ONEONTA, N.Y. — An estimated 3 billion packages will circulate through the postal service and delivery companies this holiday season. Somewhere among them is a 50-year-old fruitcake from Otsego County, New York.

In a 1985 monologue, “Tonight Show” host Johnny Carson quipped: “The worst gift is fruitcake. There is only one fruitcake in the entire world, and people keep sending it to each other.”

True to Carson’s word, Phyllis Eggler and Jeanne Schuyler have been exchanging the same fruitcake since the late 1960s.

It all started in 1956 or 1957, sometime during the Eisenhower administration, as an earnest holiday gift from a landlord, according to Eggler.

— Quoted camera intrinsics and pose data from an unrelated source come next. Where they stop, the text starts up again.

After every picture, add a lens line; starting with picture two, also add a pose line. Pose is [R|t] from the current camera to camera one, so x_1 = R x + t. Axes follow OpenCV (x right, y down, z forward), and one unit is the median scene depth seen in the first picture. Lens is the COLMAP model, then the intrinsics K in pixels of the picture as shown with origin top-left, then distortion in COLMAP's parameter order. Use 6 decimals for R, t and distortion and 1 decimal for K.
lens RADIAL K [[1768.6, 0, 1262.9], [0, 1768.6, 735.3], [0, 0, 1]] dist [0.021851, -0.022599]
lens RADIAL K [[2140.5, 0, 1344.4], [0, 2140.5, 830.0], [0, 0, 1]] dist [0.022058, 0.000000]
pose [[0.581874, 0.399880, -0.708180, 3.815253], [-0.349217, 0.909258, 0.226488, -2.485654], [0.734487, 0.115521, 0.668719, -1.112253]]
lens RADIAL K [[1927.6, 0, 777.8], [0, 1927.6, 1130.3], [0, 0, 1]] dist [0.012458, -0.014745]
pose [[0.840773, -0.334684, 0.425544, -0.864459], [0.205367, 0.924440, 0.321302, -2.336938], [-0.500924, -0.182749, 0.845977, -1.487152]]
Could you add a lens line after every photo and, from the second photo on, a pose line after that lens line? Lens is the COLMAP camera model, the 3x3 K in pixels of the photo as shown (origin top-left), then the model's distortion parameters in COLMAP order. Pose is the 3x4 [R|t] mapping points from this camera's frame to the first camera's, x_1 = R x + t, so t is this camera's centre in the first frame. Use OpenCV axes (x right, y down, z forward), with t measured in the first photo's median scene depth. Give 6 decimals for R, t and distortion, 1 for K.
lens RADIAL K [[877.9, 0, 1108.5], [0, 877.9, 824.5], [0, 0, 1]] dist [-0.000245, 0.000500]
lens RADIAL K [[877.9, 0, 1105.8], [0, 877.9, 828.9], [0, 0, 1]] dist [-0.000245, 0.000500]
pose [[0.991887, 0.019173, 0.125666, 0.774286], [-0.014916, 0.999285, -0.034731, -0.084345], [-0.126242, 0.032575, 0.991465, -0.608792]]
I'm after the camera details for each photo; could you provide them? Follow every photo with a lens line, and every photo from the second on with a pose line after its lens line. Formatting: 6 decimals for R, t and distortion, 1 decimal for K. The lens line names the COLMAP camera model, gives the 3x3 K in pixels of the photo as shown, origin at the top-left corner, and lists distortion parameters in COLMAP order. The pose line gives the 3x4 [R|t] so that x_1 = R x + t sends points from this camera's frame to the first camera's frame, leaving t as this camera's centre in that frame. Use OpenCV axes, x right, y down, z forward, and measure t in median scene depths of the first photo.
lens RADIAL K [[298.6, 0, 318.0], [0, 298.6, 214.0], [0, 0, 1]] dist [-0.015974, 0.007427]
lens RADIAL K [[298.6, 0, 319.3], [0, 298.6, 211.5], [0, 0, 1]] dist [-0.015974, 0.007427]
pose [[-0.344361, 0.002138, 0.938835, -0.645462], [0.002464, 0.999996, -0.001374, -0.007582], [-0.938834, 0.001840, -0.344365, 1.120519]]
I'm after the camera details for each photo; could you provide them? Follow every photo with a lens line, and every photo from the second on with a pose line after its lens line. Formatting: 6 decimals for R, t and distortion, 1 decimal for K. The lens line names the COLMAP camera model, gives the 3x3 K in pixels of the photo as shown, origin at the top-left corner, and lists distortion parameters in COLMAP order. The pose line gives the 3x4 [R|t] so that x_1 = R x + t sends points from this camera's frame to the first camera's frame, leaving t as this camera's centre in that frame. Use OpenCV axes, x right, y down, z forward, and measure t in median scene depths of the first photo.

The Egglers and the Schuylers were both newlywed couples living on different floors of the same home on Valleyview Street in Oneonta.

“He was very cheap,” Eggler said of their landlord.

“He was kind of a strange guy,” added Schuyler.

Eggler said the fruitcake gift inspired a prank.

“My husband and I rewrapped it as a joke,” she said. “That got it started.”

“The next year, we sent it back to them,” Schuyler said. “We’d just go along with it.”

Mail-order fruitcakes became a popular holiday tradition in the early 20th century due to their enduring shelf life. Traditional recipes call for soaking a loaf in liqueur or brandy, and coating it in powdered sugar, both of which are thought to inhibit mold.

In 2017, conservationists with the Antarctic Heritage Trust unearthed a still-wrapped fruitcake thought to be a relic of the ill-fated Terra Nova Expedition to the South Pole, led by British Royal Navy officer Robert Falcon Scott in 1911.

The New York Times reported that a program manager said the cake was in “excellent condition” and the Trust said it smelled “almost” edible.

The Oneonta tradition continued through the years, even as the Egglers moved to a different part of the city.

Eggler said one year she paid $7 to ship it across town.

“I packed it in a big box so they wouldn’t know what it was at first,” she said.

Part of the fun is disguising the package to throw the recipients off the scent of a decades-old fruitcake, she said. One year, it was handed off to a friend to mail from Connecticut; another, from Long Island.

“It was always the same fruitcake,” she said – with one exception.

Sometime in the 1960s, Eggler bought a replacement for $1.98 from a five-and-dime in Cooperstown. That cake has since survived 10 U.S. presidencies, as well as Schuyler’s move to Florida almost two decades ago.

The cake is usually stored in the freezer of its current custody-holder until the following holiday season, when it’s mailed again. One year, Schuyler said she accidentally packed it away in the attic with her Christmas decorations.

“It spent the whole summer in the attic and never mildewed,” she said.

Eggler and Schuyler, now in their 80s and widowed, still talk on the phone regularly and have no plans to give up the tradition.

“It’s just a little fruitcake, but we’ve had lots of laughs over it,” Eggler said.